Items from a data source

──────

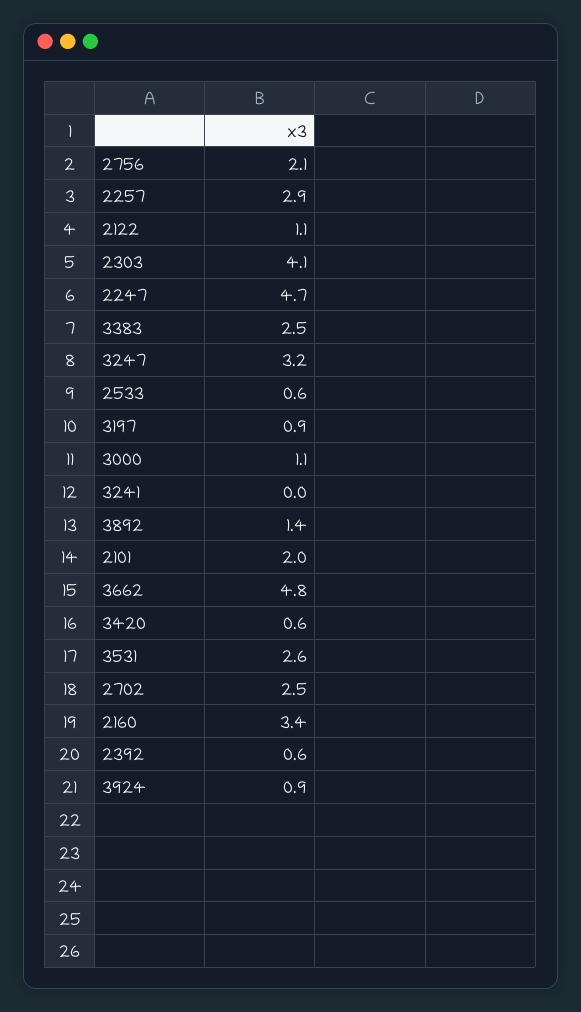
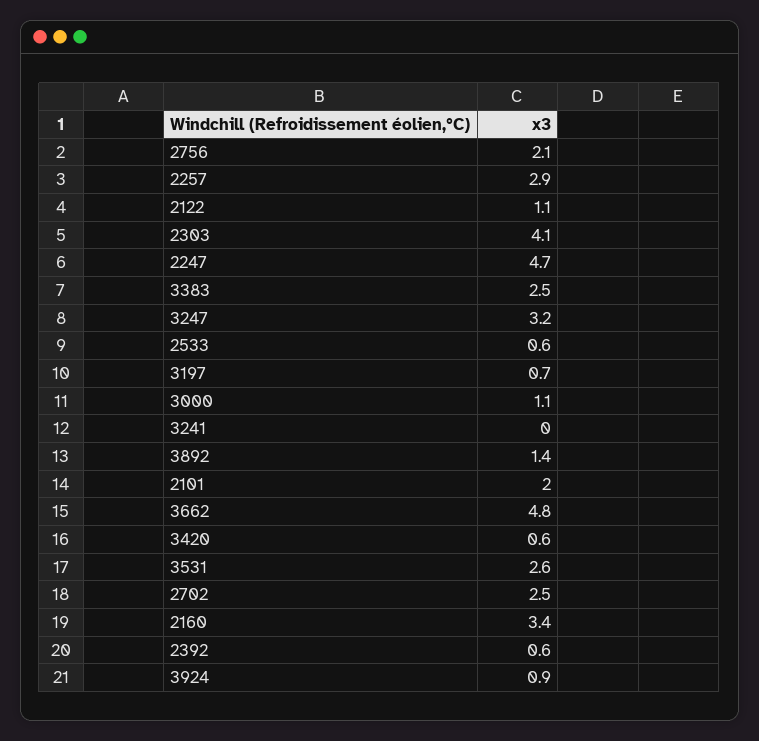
3197: 0.9 -> 0.7

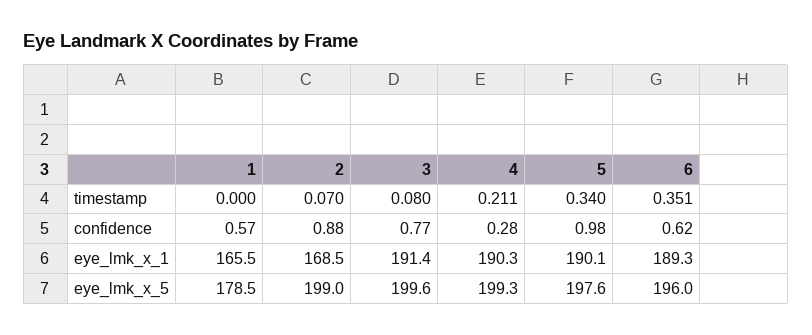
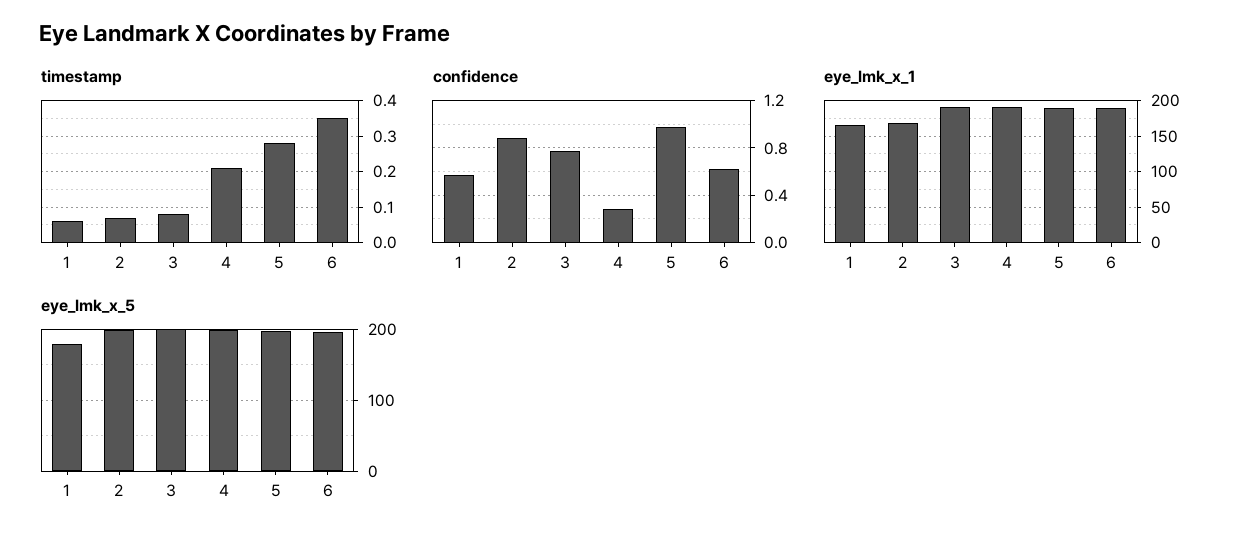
timestamp, 1: 0 -> 0.06
timestamp, 5: 0.34 -> 0.28

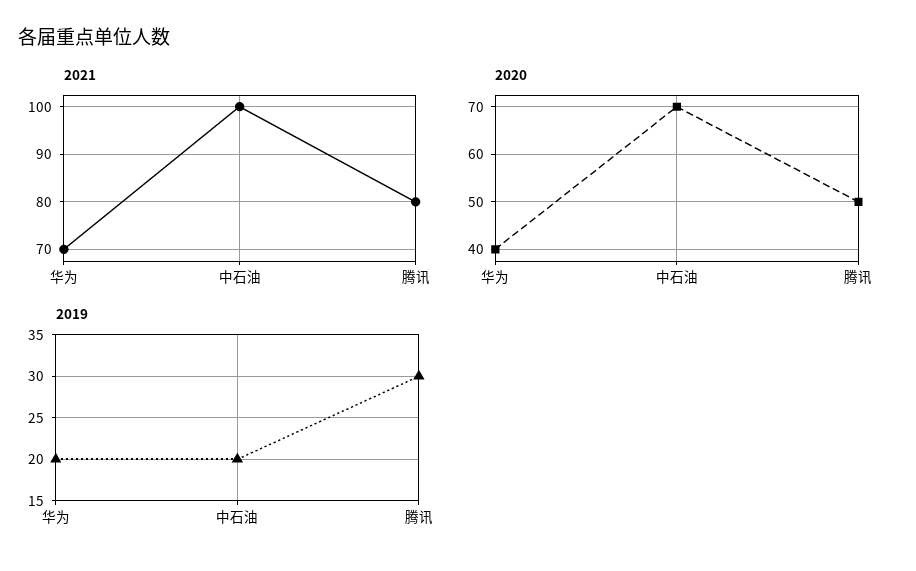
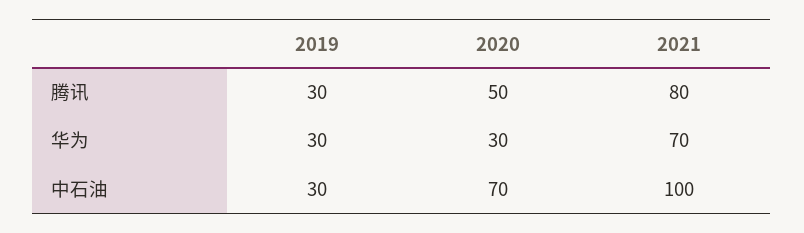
2020, 华为: 40 -> 30
2019, 华为: 20 -> 30
2019, 中石油: 20 -> 30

──────

All the records above need to be given again word for word. Skip the pictures.

3197: 0.9 -> 0.7

timestamp, 1: 0 -> 0.06
timestamp, 5: 0.34 -> 0.28

2020, 华为: 40 -> 30
2019, 华为: 20 -> 30
2019, 中石油: 20 -> 30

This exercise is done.